A question arrives from a TN reader:
“I’ve got this trade that’s well into profit. My usual strategy is to trail the stop loss so I can lock in some of the profits and then give the trade chance to turn into a long-term position.
But what do you think I should do ahead of the weekend now? Should I keep the trade open or take some early profits?”
So this trader is in a situation where good profits are already there on paper – he could close the trade now and walk away with the loot – but this wasn’t his normal modus operandi. He likes to try and let his trades carry on running wherever possible.
Now, the risk with holding over the weekend is that market sentiment can actually move while the broker is closed.
You see this reflected on the chart with a ‘gap open’.
It’s when there’s a gaping hole between the close on Friday evening and the open on Sunday night.
And the new opening price can actually ‘gap-over’ any stop loss orders or take profit orders that you had resting in the market.
It doesn’t happen every week, but here’s how an opening gap can look
So with a view to building a systematic and methodical approach to trading I think it’s a good idea to design an approach that becomes the accepted ‘norm’.
For this trader I think it would be best if he decides on a course of action that he can apply every Friday.
This way he’ll always know exactly what to do in terms of pre-weekend housekeeping.
It leaves nothing down to a decision made in the heat of the moment.
It comes down to personal preference of course. There’s no single ‘right way’ to prepare for the weekend just as there’s no single ‘right way’ to find entry points for your trades.
But let’s look at the 3 main options you have when Friday night looms and you still have trades running…
Here are 3 ways to handle pre-weekend trade management
1) Tighten stops and do nothing special. This is the default setting. All we’re doing here is applying the normal trading strategy: tighten the stop loss to lock in early profit at the appropriate time and leave the trade to run as normal.
Yes, the risk is that an occasional gap open might skew the odd result. Now and then you’ll get a trade that shows a slightly bigger loss or less profits than you anticipated because of a gap open.
You might even get trades that gap past your original target price so you actually get filled with greater profits than expected!
But with a good money management and position sizing policy in place no single trade should ever have the opportunity to make too much of an unexpected dent on your account.
In fact, a small amount of ‘slippage’ on your entry and exit prices should be priced-in over the course of a series of trades as part of your ‘real world’ expectations anyway.
So that’s option 1: do nothing special ahead of the weekend and accept the odd skewed result as part of your long-term campaign.
Here’s option 2…
2) Close all open trades before the close on Friday.
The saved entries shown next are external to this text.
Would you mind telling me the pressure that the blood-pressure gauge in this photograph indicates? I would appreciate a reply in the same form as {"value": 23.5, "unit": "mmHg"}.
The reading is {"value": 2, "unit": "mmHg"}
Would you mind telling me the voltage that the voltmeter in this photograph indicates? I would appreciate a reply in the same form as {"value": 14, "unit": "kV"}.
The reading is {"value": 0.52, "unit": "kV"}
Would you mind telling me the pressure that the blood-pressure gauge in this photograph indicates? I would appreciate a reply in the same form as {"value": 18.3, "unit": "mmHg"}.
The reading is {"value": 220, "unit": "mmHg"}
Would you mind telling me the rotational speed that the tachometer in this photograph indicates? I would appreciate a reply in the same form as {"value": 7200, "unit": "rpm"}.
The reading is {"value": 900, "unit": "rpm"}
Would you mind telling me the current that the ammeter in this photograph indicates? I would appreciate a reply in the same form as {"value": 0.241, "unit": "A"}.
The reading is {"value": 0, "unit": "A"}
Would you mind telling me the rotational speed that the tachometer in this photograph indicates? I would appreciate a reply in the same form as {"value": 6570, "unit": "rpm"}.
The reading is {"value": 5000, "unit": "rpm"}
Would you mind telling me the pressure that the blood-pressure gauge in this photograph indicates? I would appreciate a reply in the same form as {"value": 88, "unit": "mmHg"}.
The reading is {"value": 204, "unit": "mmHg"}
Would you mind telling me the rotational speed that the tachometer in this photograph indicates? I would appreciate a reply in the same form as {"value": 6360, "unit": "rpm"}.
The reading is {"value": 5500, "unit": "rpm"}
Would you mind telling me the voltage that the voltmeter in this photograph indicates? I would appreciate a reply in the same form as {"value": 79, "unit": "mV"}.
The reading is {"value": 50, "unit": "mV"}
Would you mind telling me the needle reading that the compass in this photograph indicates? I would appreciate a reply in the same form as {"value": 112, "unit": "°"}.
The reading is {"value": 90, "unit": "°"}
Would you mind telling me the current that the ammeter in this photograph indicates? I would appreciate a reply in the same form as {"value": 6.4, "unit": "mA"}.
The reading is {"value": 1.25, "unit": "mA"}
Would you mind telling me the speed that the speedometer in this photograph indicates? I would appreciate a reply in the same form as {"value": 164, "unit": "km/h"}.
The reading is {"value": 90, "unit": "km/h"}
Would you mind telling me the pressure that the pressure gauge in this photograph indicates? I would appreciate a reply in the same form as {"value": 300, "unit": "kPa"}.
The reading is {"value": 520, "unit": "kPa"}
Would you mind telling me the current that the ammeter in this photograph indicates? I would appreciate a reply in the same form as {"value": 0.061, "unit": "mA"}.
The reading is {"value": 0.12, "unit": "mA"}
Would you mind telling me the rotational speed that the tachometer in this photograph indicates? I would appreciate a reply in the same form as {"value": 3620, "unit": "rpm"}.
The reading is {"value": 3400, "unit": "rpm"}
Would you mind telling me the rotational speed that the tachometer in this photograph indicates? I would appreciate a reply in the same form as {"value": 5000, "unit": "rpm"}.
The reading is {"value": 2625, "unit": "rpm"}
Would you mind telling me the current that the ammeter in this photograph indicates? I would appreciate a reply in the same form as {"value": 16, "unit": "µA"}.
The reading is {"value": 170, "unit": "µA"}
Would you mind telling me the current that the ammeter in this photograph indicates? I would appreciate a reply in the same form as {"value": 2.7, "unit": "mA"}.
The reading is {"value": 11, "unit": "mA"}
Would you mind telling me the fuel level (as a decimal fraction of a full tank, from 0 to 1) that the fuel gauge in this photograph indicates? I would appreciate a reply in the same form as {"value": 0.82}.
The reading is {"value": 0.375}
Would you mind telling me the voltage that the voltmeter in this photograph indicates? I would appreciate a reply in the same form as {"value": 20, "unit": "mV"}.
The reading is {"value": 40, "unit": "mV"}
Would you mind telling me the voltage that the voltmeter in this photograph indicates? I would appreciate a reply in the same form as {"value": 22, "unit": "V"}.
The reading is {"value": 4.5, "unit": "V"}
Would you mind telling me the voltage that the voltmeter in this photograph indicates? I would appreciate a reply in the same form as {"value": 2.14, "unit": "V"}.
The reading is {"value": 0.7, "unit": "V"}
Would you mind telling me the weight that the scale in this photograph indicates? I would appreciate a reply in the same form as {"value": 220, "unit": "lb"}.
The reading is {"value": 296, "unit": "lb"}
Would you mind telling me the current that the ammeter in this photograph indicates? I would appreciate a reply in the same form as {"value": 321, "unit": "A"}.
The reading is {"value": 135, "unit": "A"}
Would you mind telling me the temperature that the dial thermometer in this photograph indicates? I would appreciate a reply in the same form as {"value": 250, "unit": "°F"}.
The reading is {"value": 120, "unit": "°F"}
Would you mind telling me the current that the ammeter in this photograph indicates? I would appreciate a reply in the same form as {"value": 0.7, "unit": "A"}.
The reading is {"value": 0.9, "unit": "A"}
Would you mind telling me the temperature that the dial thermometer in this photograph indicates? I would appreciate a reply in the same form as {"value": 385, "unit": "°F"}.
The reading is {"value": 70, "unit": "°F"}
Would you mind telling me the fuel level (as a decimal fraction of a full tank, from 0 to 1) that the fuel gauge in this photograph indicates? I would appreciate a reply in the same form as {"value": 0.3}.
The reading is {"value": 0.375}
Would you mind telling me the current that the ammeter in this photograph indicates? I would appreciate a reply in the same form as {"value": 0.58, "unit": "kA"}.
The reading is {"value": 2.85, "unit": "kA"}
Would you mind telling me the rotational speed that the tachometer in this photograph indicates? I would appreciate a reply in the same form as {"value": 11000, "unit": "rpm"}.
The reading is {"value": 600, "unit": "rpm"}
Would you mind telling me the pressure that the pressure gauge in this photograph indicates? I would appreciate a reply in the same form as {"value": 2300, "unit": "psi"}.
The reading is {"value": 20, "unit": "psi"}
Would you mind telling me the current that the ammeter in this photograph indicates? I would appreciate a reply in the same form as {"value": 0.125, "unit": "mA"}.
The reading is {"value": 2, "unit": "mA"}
This is the kind of approach I’d recommend anyway for shorter term traders. It provides security against gap opens and it gives you peace of mind that nothing terrible can happen to your positions while the market is closed, so you can at least enjoy a relaxing and stress-free weekend!
But remember, we’re looking for ways to stay in trades for the long term here. So how can we achieve that when we close out the trades each Friday?
One tactic you might use is to close all your open positions at a set time each Friday – I like to use 7pm – and then reopen the position at a set time on Sunday night or Monday morning.
Yes, there’s going to be a difference in price when comparing your exit on Friday and re-entry on Sunday, sometimes it’ll cost you and sometimes you’ll gain, but you might consider that a small payoff against security and peace of mind over the weekend.
There’s one downside to this approach though, and it’s a bit psychological in nature… it can be tough to re-enter a trade that has already made a profitable 50 or 60 pip move without you being on board!
Luckily, there’s a third way we can prepare for the weekend. A kind of ‘halfway house’ that gives some security and still keeps you involved and committed to your trade.
3) Hedge your bets. Take half the position off on Friday night and re-enter the other half on Sunday: it reduces your exposure to an adverse move over the weekend but maintains your presence in the market. And it can be mentally much easier to amend and adjust an open position than to completely re-enter from scratch.
And the beauty of this approach is that you can scale the slice of the position held over the weekend to suit your own tolerance to risk… you might only hold onto 30% of the overall trade, or even 10%.
But I’d certainly think about keeping a part of the original trade live however small. It can really help maintain that connection to your original plan and overcome any subconscious reluctance to jump back in on Sunday night.
So if you sometimes find yourself in this kind of situation on Fridays, why not come up with your own standard plan of action now?
It can help prevent poor decisions made in the heat of the moment.